Nicolas Sarkozy peut-il revenir en politique ? "Il faut toujours laisser les portes ouvertes", juge Éric Woerth

Nicolas Sarkozy peut-il revenir en politique ?  "Il faut toujours laisser les portes ouvertes", juge Éric Woerth
Éric Woerth, le 9 octobre 2018, à Paris.

, publié le dimanche 23 juin 2019 à 13h45

S'il reconnaît que l'ancien président "suscite un intérêt", Éric Woerth estime que la priorité de la droite à l'heure actuelle n'est pas de se trouver un chef mais de ressusciter une pensée collective.
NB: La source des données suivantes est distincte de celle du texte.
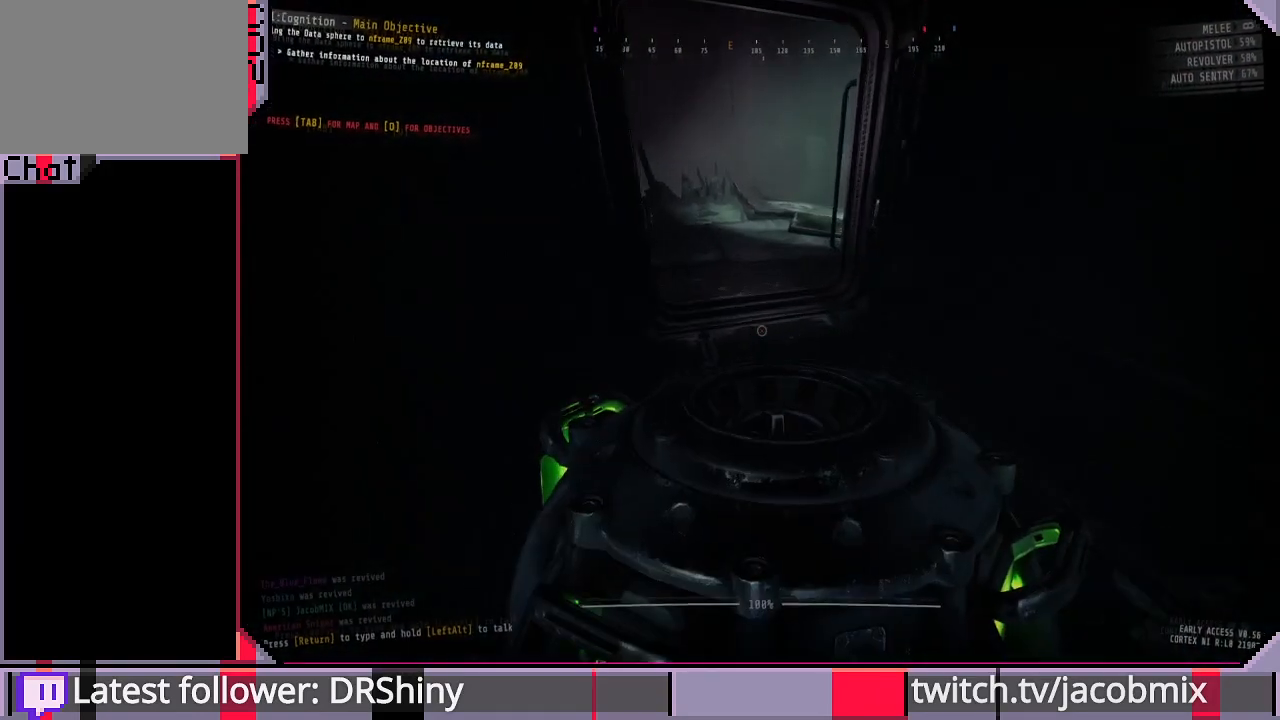
{"keys": ["w"], "mouse": [], "events": []}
Après la défaite historique des Républicains aux élections européennes, Nicolas Sarkozy peut-il être un recours, comme le réclament certains au sein du parti ? "Il suscite un intérêt, c'est évident", a reconnu Éric Woerth, invité dimanche 23 juin du Grand Rendez-vous Europe 1/CNews/Les Échos

"C'est quelqu'un qui a une personnalité si forte, une capacité d'attraction, parfois de répulsion. Il a marqué beaucoup ces 20 dernières années en termes politiques", a poursuivi celui qui fut le ministre du Budget de l'ancien chef de l'État, sans pour autant répondre franchement à la question. "Son quinquennat aujourd'hui apparaît plutôt comme une réussite dans la crise qu'on a traversé", a-t-il ajouté.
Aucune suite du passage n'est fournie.